→ EXERCISE INSTRUCTIONS: Transcribe the listing in full. Keep every line exactly as it stands.
═══
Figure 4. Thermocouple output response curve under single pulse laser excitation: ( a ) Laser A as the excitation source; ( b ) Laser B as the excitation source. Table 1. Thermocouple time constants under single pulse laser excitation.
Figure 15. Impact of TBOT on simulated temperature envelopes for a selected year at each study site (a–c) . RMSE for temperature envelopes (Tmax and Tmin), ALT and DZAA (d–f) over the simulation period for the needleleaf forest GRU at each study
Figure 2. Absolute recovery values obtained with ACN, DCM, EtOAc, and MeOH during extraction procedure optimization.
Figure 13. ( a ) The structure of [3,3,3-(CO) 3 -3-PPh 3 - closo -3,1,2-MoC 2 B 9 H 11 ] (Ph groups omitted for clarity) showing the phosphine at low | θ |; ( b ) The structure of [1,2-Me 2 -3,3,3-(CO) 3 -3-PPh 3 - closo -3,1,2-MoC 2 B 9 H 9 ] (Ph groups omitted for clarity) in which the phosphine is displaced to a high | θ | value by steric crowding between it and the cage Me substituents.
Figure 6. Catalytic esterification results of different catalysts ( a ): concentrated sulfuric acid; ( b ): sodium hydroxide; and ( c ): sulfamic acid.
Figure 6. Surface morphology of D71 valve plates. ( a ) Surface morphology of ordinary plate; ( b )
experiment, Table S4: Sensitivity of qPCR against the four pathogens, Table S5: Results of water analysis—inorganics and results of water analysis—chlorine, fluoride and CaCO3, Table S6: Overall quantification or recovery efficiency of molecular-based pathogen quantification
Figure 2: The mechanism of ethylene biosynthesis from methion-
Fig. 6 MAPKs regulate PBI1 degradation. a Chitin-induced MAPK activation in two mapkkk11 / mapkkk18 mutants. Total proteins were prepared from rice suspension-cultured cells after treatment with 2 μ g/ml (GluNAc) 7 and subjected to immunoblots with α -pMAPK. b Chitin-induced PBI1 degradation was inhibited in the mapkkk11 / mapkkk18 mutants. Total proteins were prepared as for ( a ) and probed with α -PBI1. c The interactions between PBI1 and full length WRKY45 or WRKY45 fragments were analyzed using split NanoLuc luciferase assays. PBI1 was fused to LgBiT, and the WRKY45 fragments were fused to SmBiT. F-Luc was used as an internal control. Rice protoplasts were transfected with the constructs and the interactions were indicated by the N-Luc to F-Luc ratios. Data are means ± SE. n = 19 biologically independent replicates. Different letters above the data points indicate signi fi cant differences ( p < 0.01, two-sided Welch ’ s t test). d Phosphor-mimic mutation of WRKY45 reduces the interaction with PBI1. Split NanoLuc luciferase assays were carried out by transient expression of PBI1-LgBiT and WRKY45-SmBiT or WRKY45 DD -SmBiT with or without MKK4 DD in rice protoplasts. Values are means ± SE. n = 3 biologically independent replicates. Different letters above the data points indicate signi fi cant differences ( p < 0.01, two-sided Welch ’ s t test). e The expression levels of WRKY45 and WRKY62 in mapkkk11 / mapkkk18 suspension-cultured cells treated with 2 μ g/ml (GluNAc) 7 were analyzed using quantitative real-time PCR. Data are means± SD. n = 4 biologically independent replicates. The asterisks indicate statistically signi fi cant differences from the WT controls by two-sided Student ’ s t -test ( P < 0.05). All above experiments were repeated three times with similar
═══
→ REPLY TO THE EXERCISE:
Figure 4. Thermocouple output response curve under single pulse laser excitation: ( a ) Laser A as the excitation source; ( b ) Laser B as the excitation source. Table 1. Thermocouple time constants under single pulse laser excitation.
Figure 15. Impact of TBOT on simulated temperature envelopes for a selected year at each study site (a–c) . RMSE for temperature envelopes (Tmax and Tmin), ALT and DZAA (d–f) over the simulation period for the needleleaf forest GRU at each study
Figure 2. Absolute recovery values obtained with ACN, DCM, EtOAc, and MeOH during extraction procedure optimization.
Figure 13. ( a ) The structure of [3,3,3-(CO) 3 -3-PPh 3 - closo -3,1,2-MoC 2 B 9 H 11 ] (Ph groups omitted for clarity) showing the phosphine at low | θ |; ( b ) The structure of [1,2-Me 2 -3,3,3-(CO) 3 -3-PPh 3 - closo -3,1,2-MoC 2 B 9 H 9 ] (Ph groups omitted for clarity) in which the phosphine is displaced to a high | θ | value by steric crowding between it and the cage Me substituents.
Figure 6. Catalytic esterification results of different catalysts ( a ): concentrated sulfuric acid; ( b ): sodium hydroxide; and ( c ): sulfamic acid.
Figure 6. Surface morphology of D71 valve plates. ( a ) Surface morphology of ordinary plate; ( b )
experiment, Table S4: Sensitivity of qPCR against the four pathogens, Table S5: Results of water analysis—inorganics and results of water analysis—chlorine, fluoride and CaCO3, Table S6: Overall quantification or recovery efficiency of molecular-based pathogen quantification
Figure 2: The mechanism of ethylene biosynthesis from methion-
Fig. 6 MAPKs regulate PBI1 degradation. a Chitin-induced MAPK activation in two mapkkk11 / mapkkk18 mutants. Total proteins were prepared from rice suspension-cultured cells after treatment with 2 μ g/ml (GluNAc) 7 and subjected to immunoblots with α -pMAPK. b Chitin-induced PBI1 degradation was inhibited in the mapkkk11 / mapkkk18 mutants. Total proteins were prepared as for ( a ) and probed with α -PBI1. c The interactions between PBI1 and full length WRKY45 or WRKY45 fragments were analyzed using split NanoLuc luciferase assays. PBI1 was fused to LgBiT, and the WRKY45 fragments were fused to SmBiT. F-Luc was used as an internal control. Rice protoplasts were transfected with the constructs and the interactions were indicated by the N-Luc to F-Luc ratios. Data are means ± SE. n = 19 biologically independent replicates. Different letters above the data points indicate signi fi cant differences ( p < 0.01, two-sided Welch ’ s t test). d Phosphor-mimic mutation of WRKY45 reduces the interaction with PBI1. Split NanoLuc luciferase assays were carried out by transient expression of PBI1-LgBiT and WRKY45-SmBiT or WRKY45 DD -SmBiT with or without MKK4 DD in rice protoplasts. Values are means ± SE. n = 3 biologically independent replicates. Different letters above the data points indicate signi fi cant differences ( p < 0.01, two-sided Welch ’ s t test). e The expression levels of WRKY45 and WRKY62 in mapkkk11 / mapkkk18 suspension-cultured cells treated with 2 μ g/ml (GluNAc) 7 were analyzed using quantitative real-time PCR. Data are means± SD. n = 4 biologically independent replicates. The asterisks indicate statistically signi fi cant differences from the WT controls by two-sided Student ’ s t -test ( P < 0.05). All above experiments were repeated three times with similar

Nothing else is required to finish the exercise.